We apologize for the silence on our blog over the last week. Our travels across Iran, while rich and deeply fulfilling, have teamed up with slow and censored internet, a blistering pace of full days that end late, and an attempt to process it all that feels like a slow drip.
Now that we've dispensed with the excuses, we offer a few snapshots of our journey to not-so-traveled Western Iran — Hamadan, Kermanshan, and Ahvaz — where our path through the country begins.
Our road trip took us from Tehran west then south though ancient, pre-Islamic civilizations — the Elamite Ziggurat of Tchogha Zabnil (1250 BC), Tomb of Esther (yes, the Esther from the bible), remains of the Achaemenian dynasty at Susa (Shush) (6th century BC), reliefs of Achaemenian King Darius the Great at Bisotun (6th century BC), and the Sassanid Empire sites of Bishapur city and Taq-e Bostan rock reliefs (3rd-7th century AD).
Use caution the next time you use the word “old.”

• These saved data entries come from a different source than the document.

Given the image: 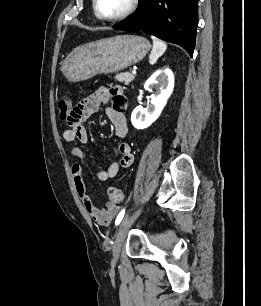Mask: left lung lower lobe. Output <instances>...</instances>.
Instances as JSON below:
<instances>
[{
	"mask_svg": "<svg viewBox=\"0 0 261 306\" xmlns=\"http://www.w3.org/2000/svg\"><path fill=\"white\" fill-rule=\"evenodd\" d=\"M198 23V0H139L135 13L113 26L138 31L182 46L193 55Z\"/></svg>",
	"mask_w": 261,
	"mask_h": 306,
	"instance_id": "0a47b994",
	"label": "left lung lower lobe"
}]
</instances>
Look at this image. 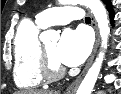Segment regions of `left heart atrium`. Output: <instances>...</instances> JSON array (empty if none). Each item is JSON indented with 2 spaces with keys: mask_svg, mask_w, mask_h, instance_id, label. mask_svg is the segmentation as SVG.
Instances as JSON below:
<instances>
[{
  "mask_svg": "<svg viewBox=\"0 0 121 94\" xmlns=\"http://www.w3.org/2000/svg\"><path fill=\"white\" fill-rule=\"evenodd\" d=\"M89 51L88 35L81 29H67L61 36L55 55L59 63L74 67L84 62Z\"/></svg>",
  "mask_w": 121,
  "mask_h": 94,
  "instance_id": "obj_1",
  "label": "left heart atrium"
}]
</instances>
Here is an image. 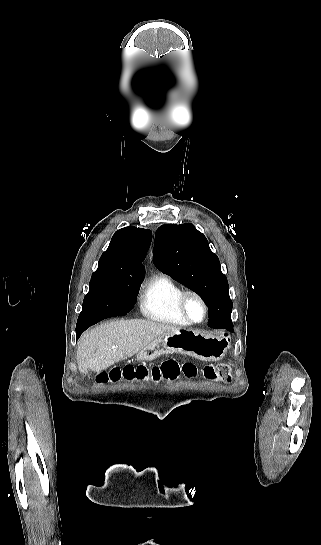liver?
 I'll list each match as a JSON object with an SVG mask.
<instances>
[{"instance_id": "6515ba94", "label": "liver", "mask_w": 321, "mask_h": 545, "mask_svg": "<svg viewBox=\"0 0 321 545\" xmlns=\"http://www.w3.org/2000/svg\"><path fill=\"white\" fill-rule=\"evenodd\" d=\"M175 331H179V327L144 319L103 323L80 337L76 353L78 369L80 373H87L88 369L99 373L119 361L133 357L161 335Z\"/></svg>"}]
</instances>
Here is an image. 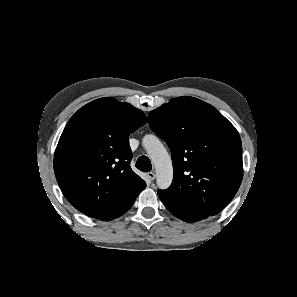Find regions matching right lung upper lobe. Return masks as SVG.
I'll use <instances>...</instances> for the list:
<instances>
[{
  "label": "right lung upper lobe",
  "mask_w": 297,
  "mask_h": 297,
  "mask_svg": "<svg viewBox=\"0 0 297 297\" xmlns=\"http://www.w3.org/2000/svg\"><path fill=\"white\" fill-rule=\"evenodd\" d=\"M146 123L140 109L110 97L86 104L71 117L55 150L54 171L77 210L110 221L146 187L130 167L128 141Z\"/></svg>",
  "instance_id": "right-lung-upper-lobe-1"
}]
</instances>
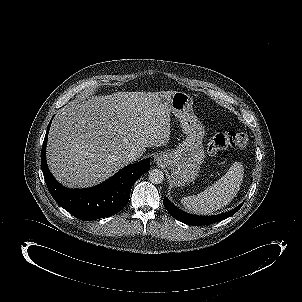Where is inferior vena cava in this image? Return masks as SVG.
<instances>
[{
  "label": "inferior vena cava",
  "mask_w": 302,
  "mask_h": 302,
  "mask_svg": "<svg viewBox=\"0 0 302 302\" xmlns=\"http://www.w3.org/2000/svg\"><path fill=\"white\" fill-rule=\"evenodd\" d=\"M141 156L142 155L138 151L131 150L125 154L124 158L127 163H132L137 161Z\"/></svg>",
  "instance_id": "1"
}]
</instances>
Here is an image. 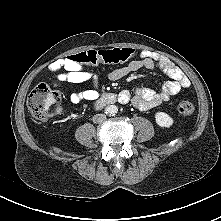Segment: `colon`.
<instances>
[{
  "mask_svg": "<svg viewBox=\"0 0 221 221\" xmlns=\"http://www.w3.org/2000/svg\"><path fill=\"white\" fill-rule=\"evenodd\" d=\"M137 51L132 48H115L109 50L90 49L72 55L68 60L79 66H96L100 63L118 64L136 56ZM61 95L45 84L37 85L29 94L28 109L35 121L43 123L54 117L60 110ZM194 105L182 101L177 105V111L182 116L194 113Z\"/></svg>",
  "mask_w": 221,
  "mask_h": 221,
  "instance_id": "colon-1",
  "label": "colon"
}]
</instances>
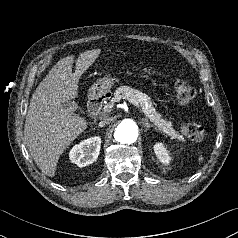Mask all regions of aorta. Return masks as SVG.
<instances>
[{"label": "aorta", "instance_id": "762f6f07", "mask_svg": "<svg viewBox=\"0 0 238 238\" xmlns=\"http://www.w3.org/2000/svg\"><path fill=\"white\" fill-rule=\"evenodd\" d=\"M138 125L132 119H124L115 129V139L123 144H132L138 138Z\"/></svg>", "mask_w": 238, "mask_h": 238}]
</instances>
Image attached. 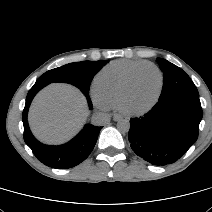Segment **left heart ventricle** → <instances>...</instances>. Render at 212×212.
Segmentation results:
<instances>
[{"label":"left heart ventricle","instance_id":"obj_1","mask_svg":"<svg viewBox=\"0 0 212 212\" xmlns=\"http://www.w3.org/2000/svg\"><path fill=\"white\" fill-rule=\"evenodd\" d=\"M159 88V76L155 70L146 68L140 71L126 100L129 109L139 110L148 106Z\"/></svg>","mask_w":212,"mask_h":212}]
</instances>
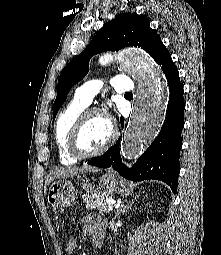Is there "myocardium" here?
<instances>
[{
  "instance_id": "1",
  "label": "myocardium",
  "mask_w": 221,
  "mask_h": 255,
  "mask_svg": "<svg viewBox=\"0 0 221 255\" xmlns=\"http://www.w3.org/2000/svg\"><path fill=\"white\" fill-rule=\"evenodd\" d=\"M94 115L100 116L106 120L109 127V135L105 143L99 149L92 152H84L80 147L81 132L84 125L88 121V119ZM115 138H116V129L109 115L103 110H100L97 108H91L86 111H83L81 116L78 118V120L74 124L69 135L68 150L70 154L78 160L97 157L108 150V148L114 142Z\"/></svg>"
}]
</instances>
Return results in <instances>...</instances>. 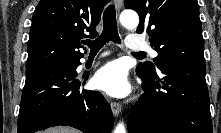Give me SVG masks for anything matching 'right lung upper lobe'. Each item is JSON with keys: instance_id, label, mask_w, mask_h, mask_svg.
<instances>
[{"instance_id": "cb5924a9", "label": "right lung upper lobe", "mask_w": 221, "mask_h": 133, "mask_svg": "<svg viewBox=\"0 0 221 133\" xmlns=\"http://www.w3.org/2000/svg\"><path fill=\"white\" fill-rule=\"evenodd\" d=\"M108 1L40 0L32 17L26 69L79 61L83 54L77 49L83 38L98 35L95 27Z\"/></svg>"}]
</instances>
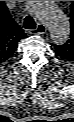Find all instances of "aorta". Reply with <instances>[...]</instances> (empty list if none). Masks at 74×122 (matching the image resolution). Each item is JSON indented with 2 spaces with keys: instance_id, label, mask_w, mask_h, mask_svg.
I'll use <instances>...</instances> for the list:
<instances>
[{
  "instance_id": "aorta-1",
  "label": "aorta",
  "mask_w": 74,
  "mask_h": 122,
  "mask_svg": "<svg viewBox=\"0 0 74 122\" xmlns=\"http://www.w3.org/2000/svg\"><path fill=\"white\" fill-rule=\"evenodd\" d=\"M27 9L46 25L53 44L63 45L70 37L68 17L54 1H27Z\"/></svg>"
}]
</instances>
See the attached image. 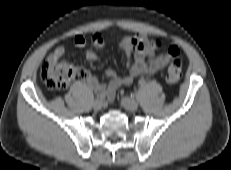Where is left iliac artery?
<instances>
[{
	"instance_id": "obj_1",
	"label": "left iliac artery",
	"mask_w": 231,
	"mask_h": 170,
	"mask_svg": "<svg viewBox=\"0 0 231 170\" xmlns=\"http://www.w3.org/2000/svg\"><path fill=\"white\" fill-rule=\"evenodd\" d=\"M139 84H140L141 86H143V85L145 84V81H144V80H140V81H139Z\"/></svg>"
}]
</instances>
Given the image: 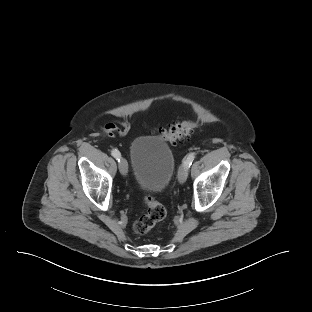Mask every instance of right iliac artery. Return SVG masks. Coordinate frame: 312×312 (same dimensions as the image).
Returning a JSON list of instances; mask_svg holds the SVG:
<instances>
[{
	"label": "right iliac artery",
	"instance_id": "82829eb1",
	"mask_svg": "<svg viewBox=\"0 0 312 312\" xmlns=\"http://www.w3.org/2000/svg\"><path fill=\"white\" fill-rule=\"evenodd\" d=\"M111 154L114 158H116V160H118V161L120 160L121 154L117 149H113L111 151Z\"/></svg>",
	"mask_w": 312,
	"mask_h": 312
}]
</instances>
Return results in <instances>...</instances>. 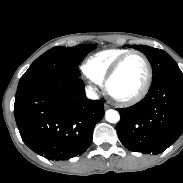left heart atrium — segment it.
<instances>
[{
    "label": "left heart atrium",
    "instance_id": "left-heart-atrium-1",
    "mask_svg": "<svg viewBox=\"0 0 183 183\" xmlns=\"http://www.w3.org/2000/svg\"><path fill=\"white\" fill-rule=\"evenodd\" d=\"M107 92H108L111 96H113V94L111 93V91H110L109 89H107Z\"/></svg>",
    "mask_w": 183,
    "mask_h": 183
}]
</instances>
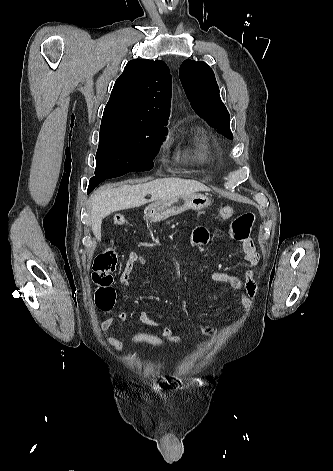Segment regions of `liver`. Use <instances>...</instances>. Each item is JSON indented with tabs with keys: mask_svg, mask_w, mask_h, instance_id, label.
I'll list each match as a JSON object with an SVG mask.
<instances>
[{
	"mask_svg": "<svg viewBox=\"0 0 333 471\" xmlns=\"http://www.w3.org/2000/svg\"><path fill=\"white\" fill-rule=\"evenodd\" d=\"M208 190V187L198 181L176 177L156 179L134 186L123 185L117 188L103 186L91 197L93 234L100 241L102 221L113 212L136 208L148 202L167 201L178 196ZM148 194L151 195L150 200L145 199Z\"/></svg>",
	"mask_w": 333,
	"mask_h": 471,
	"instance_id": "obj_1",
	"label": "liver"
}]
</instances>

Along the way, we soaked up present culture. We met Iranian people, we poked around markets, we collected more warm greetings and invitations than we knew what to do with. We even dropped in on a roadside kebab stand frequented by packs of jovial Kurdish truckers making their way from Iraqi Kurdistan.
Although this segment of the trip doesn't feature any of the dazzling bits of Persian design and architecture that we'll be serving up in later posts, it provided the historical and cultural base from which to begin to comprehend early Persian history and the surprising ethnic diversity of the Iranian people.